The LUPTA provides, "[unfair methods of competition and unfair or deceptive acts or practices in the conduct of any trade or commerce are hereby declared unlawful." L.A.-R.S. 51:1409(A). The LUPTA creates a cause of action available to "[any person who suffers any ascertainable loss of money or movable property... as a result of the use or employment by another person of an unfair or deceptive method, act, or practice...." Id. "To be unfair the conduct must offend established public policy. Fraud, deceit and misrepresentation constitute deceptive practices. A defendant's motivation is a critical factor; the actions must have been taken with the specific purpose of harming the competition." U.S., ex. rel. Barcelona Equipment, Inc. v. David Bland, Inc., 2014 WL 3908789, 7 (E.D.La., 2014) (quoting SDT Industries, Inc. v. Leeper, 793 So.2d 327, 333 (La.App. 2nd Cir.2001). The LUTPA further provides, "the action provided by this section shall be prescribed by one year running from the time of the transaction or act which gave rise to this right of action." LSA-R.S. 51:1409(E). This provision has been found to be peremptive and thus is not subject to the doctrine of contra non valentum. Abene v. Jaybar, LLC, 802 F.Supp.2d 716, 722 (E.D.La.2011).
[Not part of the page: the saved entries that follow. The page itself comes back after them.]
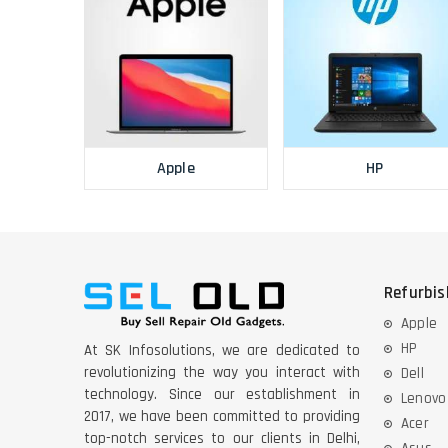
Apple
HP
Refurbi
Apple
HP
At SK Infosolutions, we are dedicated to
revolutionizing the way you interact with
Dell
technology. Since our establishment in
Lenovo
2017, we have been committed to providing
Acer
top-notch services to our clients in Delhi,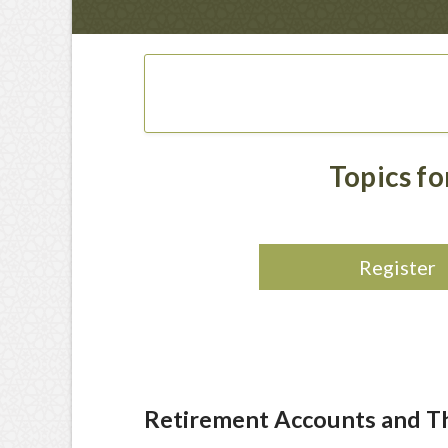
Topics f
Register
Retirement Accounts and Th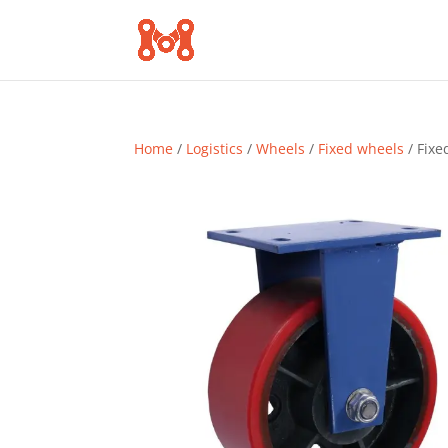
Home
/
Logistics
/
Wheels
/
Fixed wheels
/ Fixe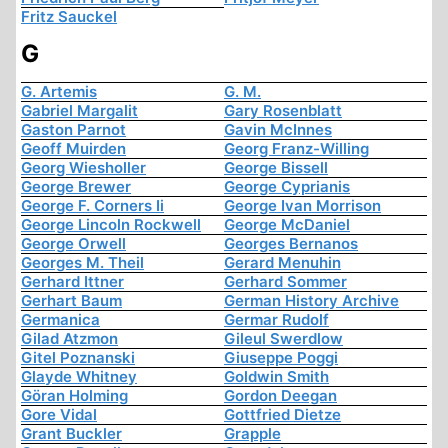
Fritz Sauckel
G
G. Artemis
G. M.
Gabriel Margalit
Gary Rosenblatt
Gaston Parnot
Gavin McInnes
Geoff Muirden
Georg Franz-Willing
Georg Wiesholler
George Bissell
George Brewer
George Cyprianis
George F. Corners Ii
George Ivan Morrison
George Lincoln Rockwell
George McDaniel
George Orwell
Georges Bernanos
Georges M. Theil
Gerard Menuhin
Gerhard Ittner
Gerhard Sommer
Gerhart Baum
German History Archive
Germanica
Germar Rudolf
Gilad Atzmon
Gileul Swerdlow
Gitel Poznanski
Giuseppe Poggi
Glayde Whitney
Goldwin Smith
Göran Holming
Gordon Deegan
Gore Vidal
Gottfried Dietze
Grant Buckler
Grapple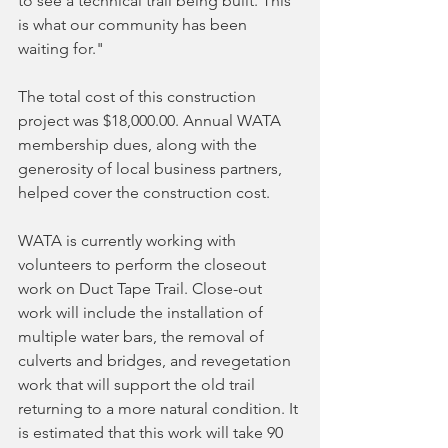
to see a technical trail being built. This 
is what our community has been 
waiting for."
The total cost of this construction 
project was $18,000.00. Annual WATA 
membership dues, along with the 
generosity of local business partners, 
helped cover the construction cost.
WATA is currently working with 
volunteers to perform the closeout 
work on Duct Tape Trail. Close-out 
work will include the installation of 
multiple water bars, the removal of 
culverts and bridges, and revegetation 
work that will support the old trail 
returning to a more natural condition. It 
is estimated that this work will take 90 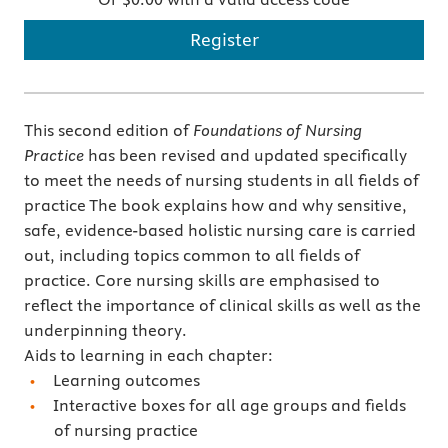
Register
This second edition of
Foundations of Nursing
Practice
has been revised and updated specifically
to meet the needs of nursing students in all fields of
practice The book explains how and why sensitive,
safe, evidence-based holistic nursing care is carried
out, including topics common to all fields of
practice. Core nursing skills are emphasised to
reflect the importance of clinical skills as well as the
underpinning theory.
Aids to learning in each chapter:
Learning outcomes
Interactive boxes for all age groups and fields
of nursing practice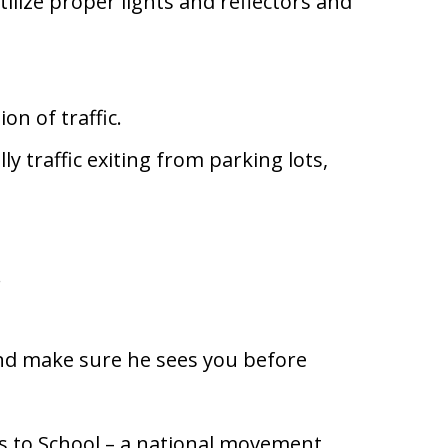
tilize proper lights and reflectors and
ion of traffic.
ly traffic exiting from parking lots,
.
and make sure he sees you before
es to School – a national movement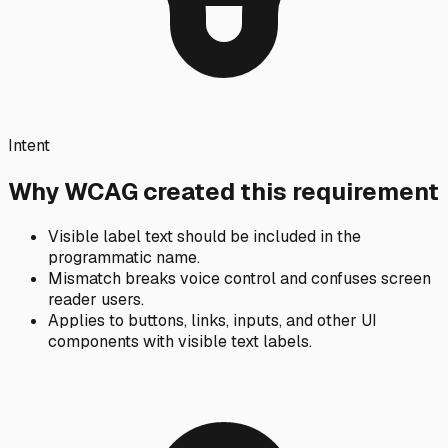
Intent
Why WCAG created this requirement
Visible label text should be included in the
programmatic name.
Mismatch breaks voice control and confuses screen
reader users.
Applies to buttons, links, inputs, and other UI
components with visible text labels.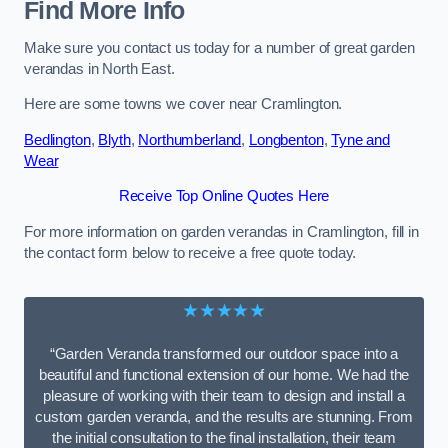
Find More Info
Make sure you contact us today for a number of great garden
verandas in North East.
Here are some towns we cover near Cramlington.
Bedlington
,
Blyth
,
Northumberland
,
Longbenton
,
Tyne and
Wear
Receive Top Online Quotes Here
For more information on garden verandas in Cramlington, fill in
the contact form below to receive a free quote today.
★★★★★
“Garden Veranda transformed our outdoor space into a
beautiful and functional extension of our home. We had the
pleasure of working with their team to design and install a
custom garden veranda, and the results are stunning. From
the initial consultation to the final installation, their team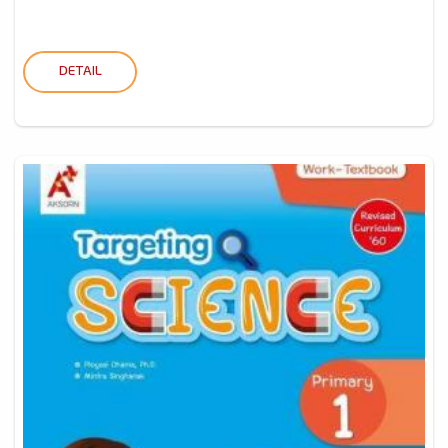
DETAIL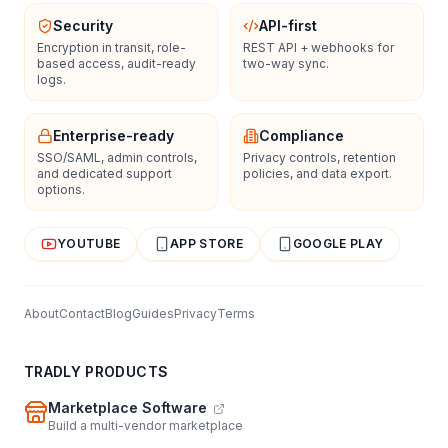
Security
API-first
Encryption in transit, role-
REST API + webhooks for
based access, audit-ready
two-way sync.
logs.
Enterprise-ready
Compliance
SSO/SAML, admin controls,
Privacy controls, retention
and dedicated support
policies, and data export.
options.
YOUTUBE
APP STORE
GOOGLE PLAY
About
Contact
Blog
Guides
Privacy
Terms
TRADLY PRODUCTS
Marketplace Software
Build a multi-vendor marketplace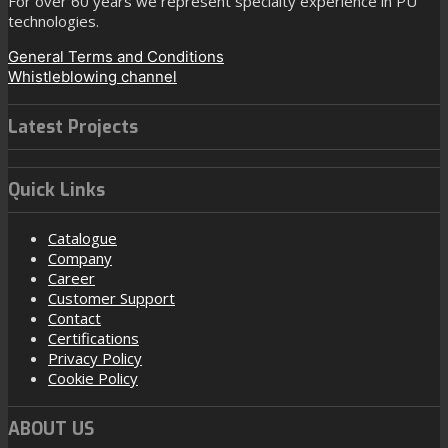
For over 60 years we represent specialty experience in PU
technologies.
General Terms and Conditions
Whistleblowing channel
Latest Projects
Quick Links
Catalogue
Company
Career
Customer Support
Contact
Certifications
Privacy Policy
Cookie Policy
ABOUT US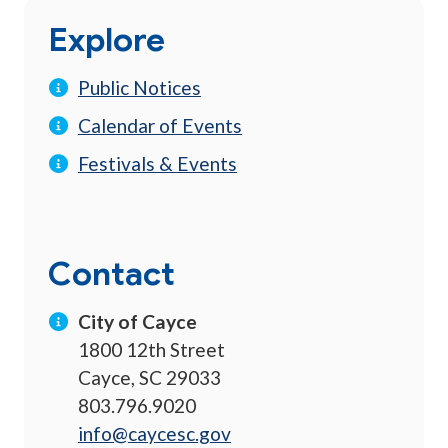
Explore
Public Notices
Calendar of Events
Festivals & Events
Contact
City of Cayce
1800 12th Street
Cayce, SC 29033
803.796.9020
info@caycesc.gov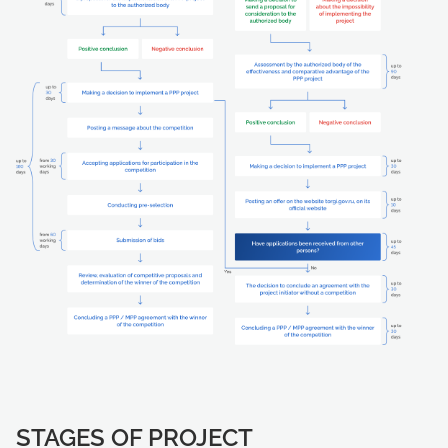
STAGES OF PROJECT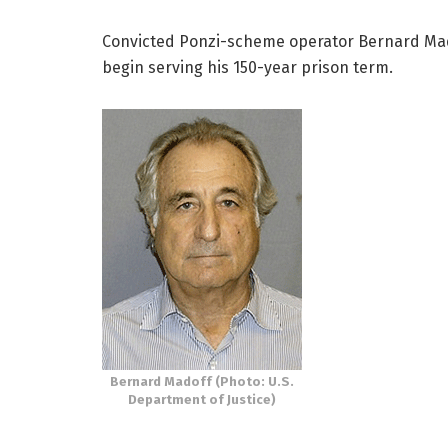
Convicted Ponzi-scheme operator Bernard Madof
begin serving his 150-year prison term.
Bernard Madoff (Photo: U.S.
Department of Justice)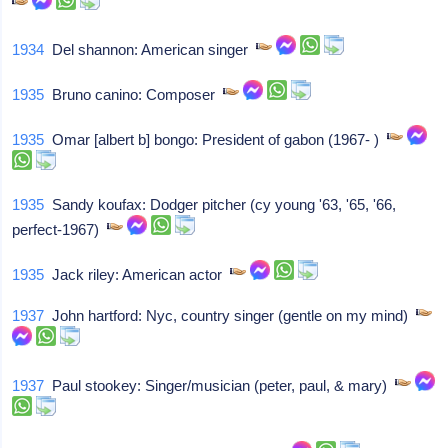
1934
Del shannon: American singer
1935
Bruno canino: Composer
1935
Omar [albert b] bongo: President of gabon (1967- )
1935
Sandy koufax: Dodger pitcher (cy young '63, '65, '66,
perfect-1967)
1935
Jack riley: American actor
1937
John hartford: Nyc, country singer (gentle on my mind)
1937
Paul stookey: Singer/musician (peter, paul, & mary)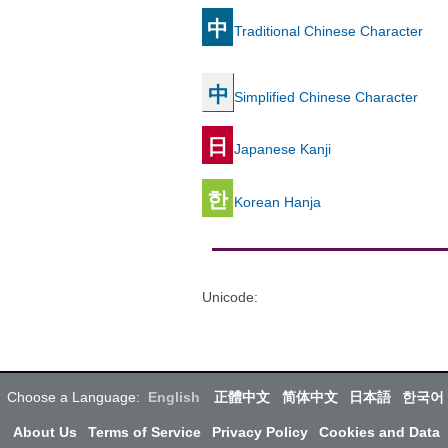
中
Traditional Chinese Character
中
Simplified Chinese Character
日
Japanese Kanji
한
Korean Hanja
Unicode
:
Choose a Language:
English
正體中文
简体中文
日本語
한국어
About Us
Terms of Service
Privacy Policy
Cookies and Data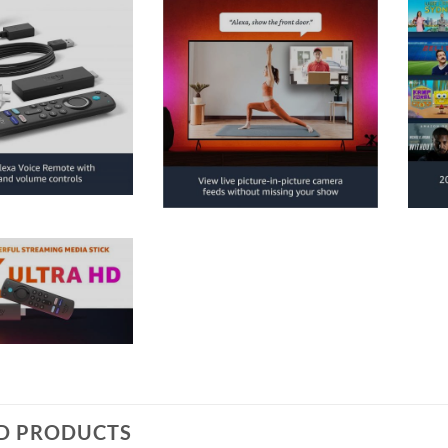
D PRODUCTS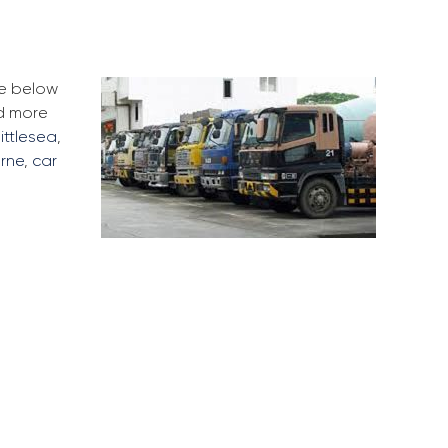
he below
ad more
ittlesea
,
rne
,
car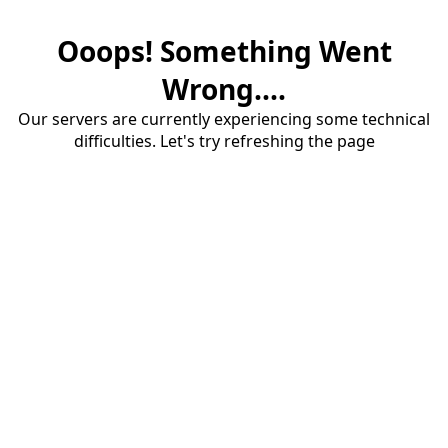
Ooops! Something Went
Wrong....
Our servers are currently experiencing some technical
difficulties. Let's try refreshing the page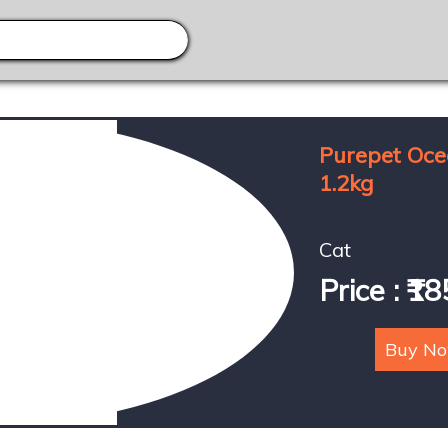
Purepet Oce
1.2kg
Cat
Price : ₹1
Buy N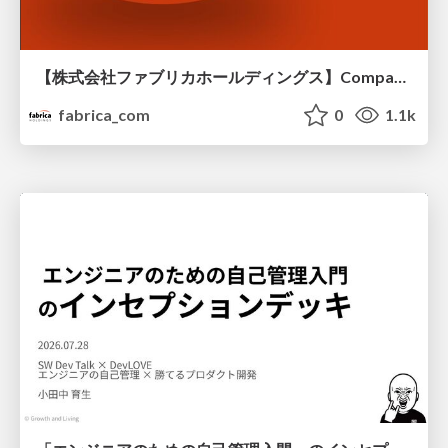
【株式会社ファブリカホールディングス】Company deck
fabrica_com
0
1.1k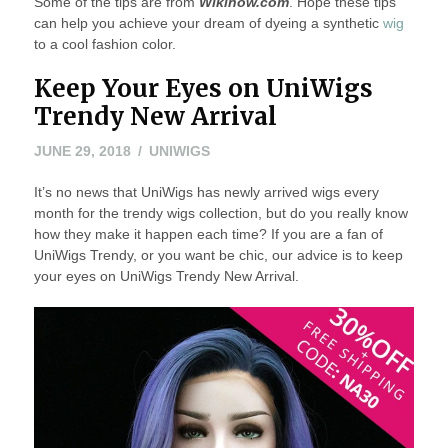
Some of the tips are from
Wikihow.com
. Hope these tips
can help you achieve your dream of dyeing a synthetic
wig
to a cool fashion color.
Keep Your Eyes on UniWigs
Trendy New Arrival
JUNE 29, 2018
UNIWIGS
It’s no news that UniWigs has newly arrived wigs every
month for the trendy wigs collection, but do you really know
how they make it happen each time? If you are a fan of
UniWigs Trendy, or you want be chic, our advice is to keep
your eyes on UniWigs Trendy New Arrival.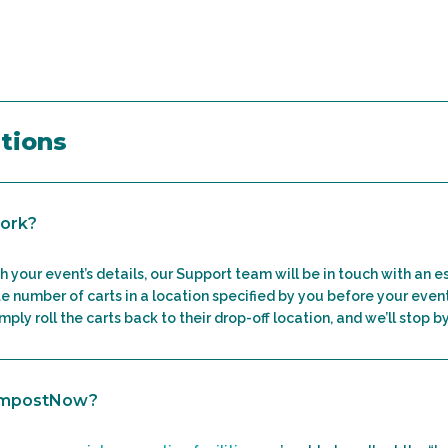
tions
ork?
h your event’s details, our Support team will be in touch with an e
e number of carts in a location specified by you before your even
ply roll the carts back to their drop-off location, and we’ll stop b
ompostNow?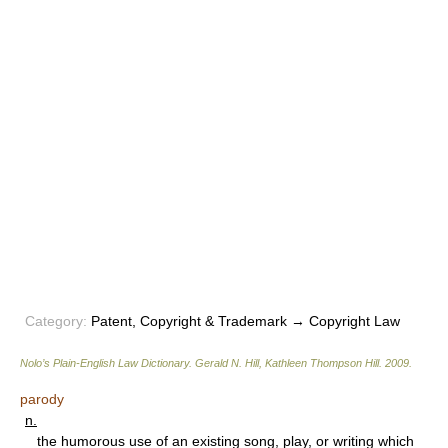
Category:
Patent, Copyright & Trademark → Copyright Law
Nolo’s Plain-English Law Dictionary
.
Gerald N. Hill, Kathleen Thompson Hill
.
2009
.
parody
n.
the humorous use of an existing song, play, or writing which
The record indicates that Hadassa filed a cause of action under the LUPTA in its Third Amended Complaint on January 7, 2015. In paragraph 44 of its Third Amended Complaint, Hadassa alleges it has been damaged as a consumer in the amount of the $499, 970, because Swiftships refused to return the money, advising "for the first time" on September 23, 2014 that Hadassa had "forfeited" the money.[1] As Hadassa filed its cause of action under the LUPTA less than one year before it learned Swiftships considered itself as the "owner" of the money, and because this is the underlying issue in this breach of contract action, the Court must deny both Hadassa and Swiftships' motions.

Fraud Claims

Hadassa contends Swiftships' actions of "selling the [Patrol] Boat without notice to or permission of Hadassa, and in not returning Hadassa's $499, 970 deposit, " constitute fraud for which Swiftships is liable and which rescinds the contract between them. Swiftships argues that Hadassa has not established a claim for rescission of the contract based on fraud, pursuant to Louisiana Civil Code Article 1958 and that any such fraud claim has prescribed. Under Louisiana law, an action for fraud against a party to a contract requires: (1) "a misrepresentation, suppression, or omission of true information"; (2) "the intent to obtain an unjust advantage or to cause damage or inconvenience to another"; and (3) that the error induced by the fraudulent act relates to a circumstance that substantially influenced the victim's consent to the contract. Petrohawk Properties, L.P. v. Chesapeake Louisiana, L.P., 689 F.3d 380, 388 (5th Cir. 2012) (citing Shelton v. Standard/700 Assocs., 798 So.2d 60, 64 (La.2001)). As the Court has previously stated, because the parties have not addressed the underlying breach of contract(s) in this case, the Court cannot address whether or not Hadassa has a viable action for fraud.


Based on the foregoing, the Court will deny both Hadassa's and Swiftships' Motions For Partial Summary Judgment.